Marital and Reproductive History
Includes the number of marriages and age at each marriage, whether consanguineous marriages occurred, the health of the male partner, the presence of sexually transmitted infections, and the sexual history of both partners. Multiple sexual partners increase the risk of sexually transmitted infections (STIs) and cervical cancer, and details regarding sexual partners should be clarified. Reproductive history includes the number of full-term deliveries, preterm deliveries, and abortions, followed by the number of surviving children, recorded using four Arabic numerals. For instance, one full-term delivery, no preterm deliveries, one abortion, and one living child would be documented as "1-0-1-1" or "G2P1" (pregnancy 2, parity 1). Details about the mode of delivery, complications such as difficult labor, neonatal outcomes, and postnatal issues such as hemorrhage or puerperal infections are noted.

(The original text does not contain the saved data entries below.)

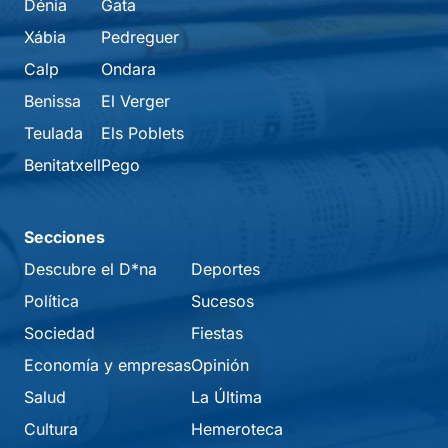
Dénia
Gata
Xábia
Pedreguer
Calp
Ondara
Benissa
El Verger
Teulada
Els Poblets
Benitatxell
Pego
Secciones
Descubre el D*na
Deportes
Política
Sucesos
Sociedad
Fiestas
Economía y empresas
Opinión
Salud
La Última
Cultura
Hemeroteca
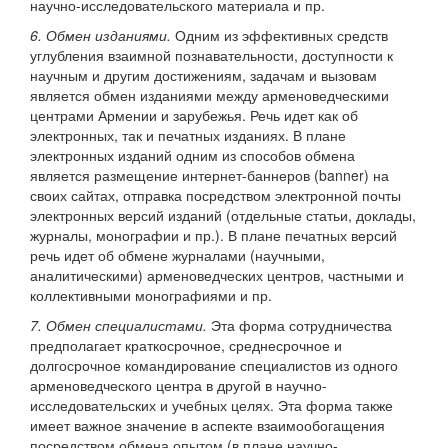
научно-исследовательского материала и пр.
6. Обмен изданиями.
Одним из эффективных средств
углубления взаимной познавательности, доступности к
научным и другим достижениям, задачам и вызовам
является обмен изданиями между арменоведческими
центрами Армении и зарубежья. Речь идет как об
электронных, так и печатных изданиях. В плане
электронных изданий одним из способов обмена
является размещение интернет-баннеров (banner) на
своих сайтах, отправка посредством электронной почты
электронных версий изданий (отдельные статьи, доклады,
журналы, монографии и пр.). В плане печатных версий
речь идет об обмене журналами (научными,
аналитическими) арменоведческих центров, частными и
коллективными монографиями и пр.
7. Обмен специалистами.
Эта форма сотрудничества
предполагает краткосрочное, среднесрочное и
долгосрочное командирование специалистов из одного
арменоведческого центра в другой в научно-
исследовательских и учебных целях. Эта форма также
имеет важное значение в аспекте взаимообогащения
посредством обмена опытом (в плане научно-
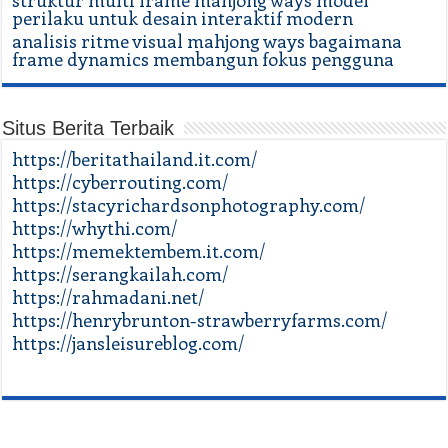
perilaku untuk desain interaktif modern
analisis ritme visual mahjong ways bagaimana
frame dynamics membangun fokus pengguna
Situs Berita Terbaik
https://beritathailand.it.com/
https://cyberrouting.com/
https://stacyrichardsonphotography.com/
https://whythi.com/
https://memektembem.it.com/
https://serangkailah.com/
https://rahmadani.net/
https://henrybrunton-strawberryfarms.com/
https://jansleisureblog.com/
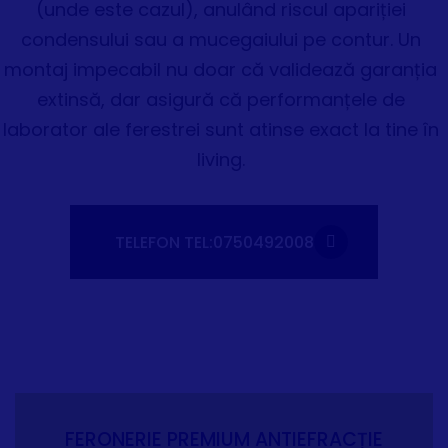
(unde este cazul), anulând riscul apariției
condensului sau a mucegaiului pe contur. Un
montaj impecabil nu doar că validează garanția
extinsă, dar asigură că performanțele de
laborator ale ferestrei sunt atinse exact la tine în
living.
TELEFON TEL:0750492008
FERONERIE PREMIUM ANTIEFRACȚIE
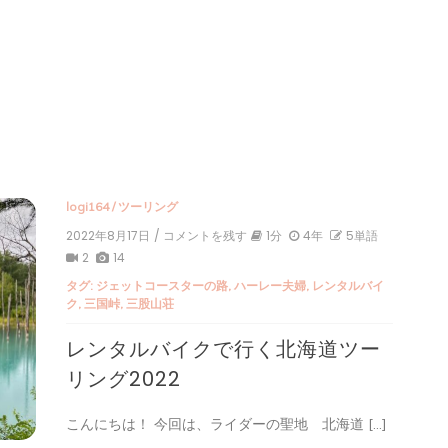
logi164
/
ツーリング
2022年8月17日
/ コメントを残す
on
1分
4年
5単語
レ
2
14
ン
タグ:
ジェットコースターの路
,
ハーレー夫婦
,
レンタルバイ
タ
ク
,
三国峠
,
三股山荘
ル
バ
レンタルバイクで行く北海道ツー
イ
ク
リング2022
で
行
く
こんにちは！ 今回は、ライダーの聖地 北海道 […]
北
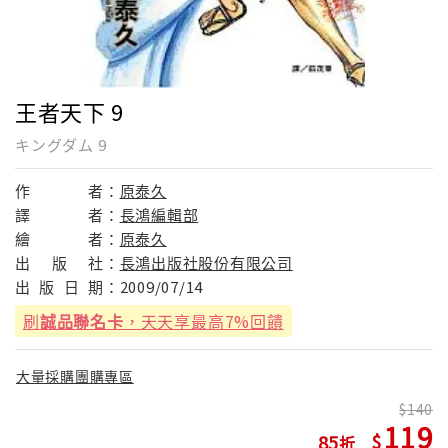
王者天下 9
キングダム 9
作
者：
原泰久
譯
者：
長鴻編輯部
繪
者：
原泰久
出
版
社：
長鴻出版社股份有限公司
出
版
日
期：
2009/07/14
刷
誠品聯名卡
，天天享最高7%回饋
大量採購團購專區
140
119
85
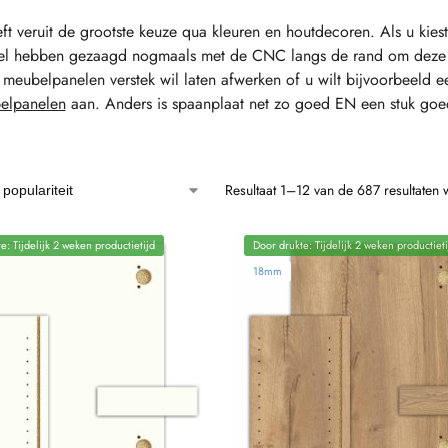
ft veruit de grootste keuze qua kleuren en houtdecoren. Als u kiest
el hebben gezaagd nogmaals met de CNC langs de rand om deze st
 meubelpanelen verstek wil laten afwerken of u wilt bijvoorbeeld 
elpanelen
aan. Anders is spaanplaat net zo goed EN een stuk goe
Resultaat 1–12 van de 687 resultaten
e: Tijdelijk 2 weken productietijd
Door drukte: Tijdelijk 2 weken productieti
18mm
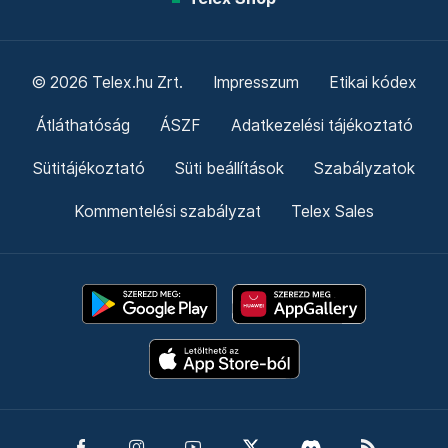
© 2026 Telex.hu Zrt.
Impresszum
Etikai kódex
Átláthatóság
ÁSZF
Adatkezelési tájékoztató
Sütitájékoztató
Süti beállítások
Szabályzatok
Kommentelési szabályzat
Telex Sales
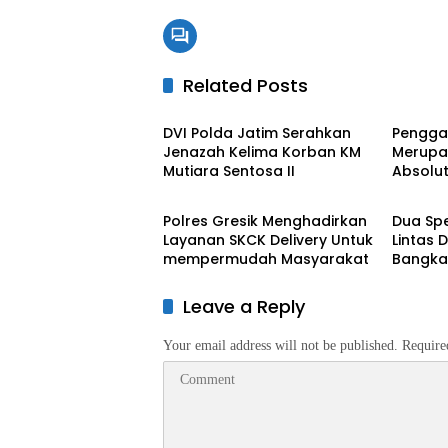
Related Posts
BERITA UTAMA
BERITA
DVI Polda Jatim Serahkan
Penggan
Jenazah Kelima Korban KM
Merupa
Mutiara Sentosa II
Absolut
BERITA UTAMA
Daerah
Juanda
Pember
Polres Gresik Menghadirkan
Dua Sp
Justru
Layanan SKCK Delivery Untuk
Lintas 
mempermudah Masyarakat
Bangka
di 11 TK
Leave a Reply
Your email address will not be published.
Require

Information on induced or spontaneous abortions, ectopic pregnancies, or molar pregnancies, as well as measures for treatment and the date of the last delivery or abortion, are included. Methods of contraception, their effectiveness, and any history of infections like vaginitis or pelvic inflammatory disease (including the type and treatment) are documented.
Past History
This refers to the patient’s prior health status and medical conditions. Topics include overall health, diseases (e.g., chronic illnesses), infectious diseases, vaccination history (including HPV vaccines), history of surgeries or injuries, history of blood transfusions, and any drug allergies. Systematic questioning about various bodily systems is advised to ensure thoroughness. If specific conditions were previously diagnosed, the disease name, onset time, and outcome of treatment should be detailed.
Personal History
This includes lifestyle and living conditions, place of birth, past residences, and habits such as smoking, alcohol consumption, or substance use.
Family History
This involves the health status of parents, siblings, and offspring. The presence of hereditary conditions (e.g., hemophilia, albinism) or diseases with potential genetic links (e.g., diabetes, hypertension, breast cancer, or ovarian cancer) should be noted, along with infectious diseases such as tuberculosis among family members.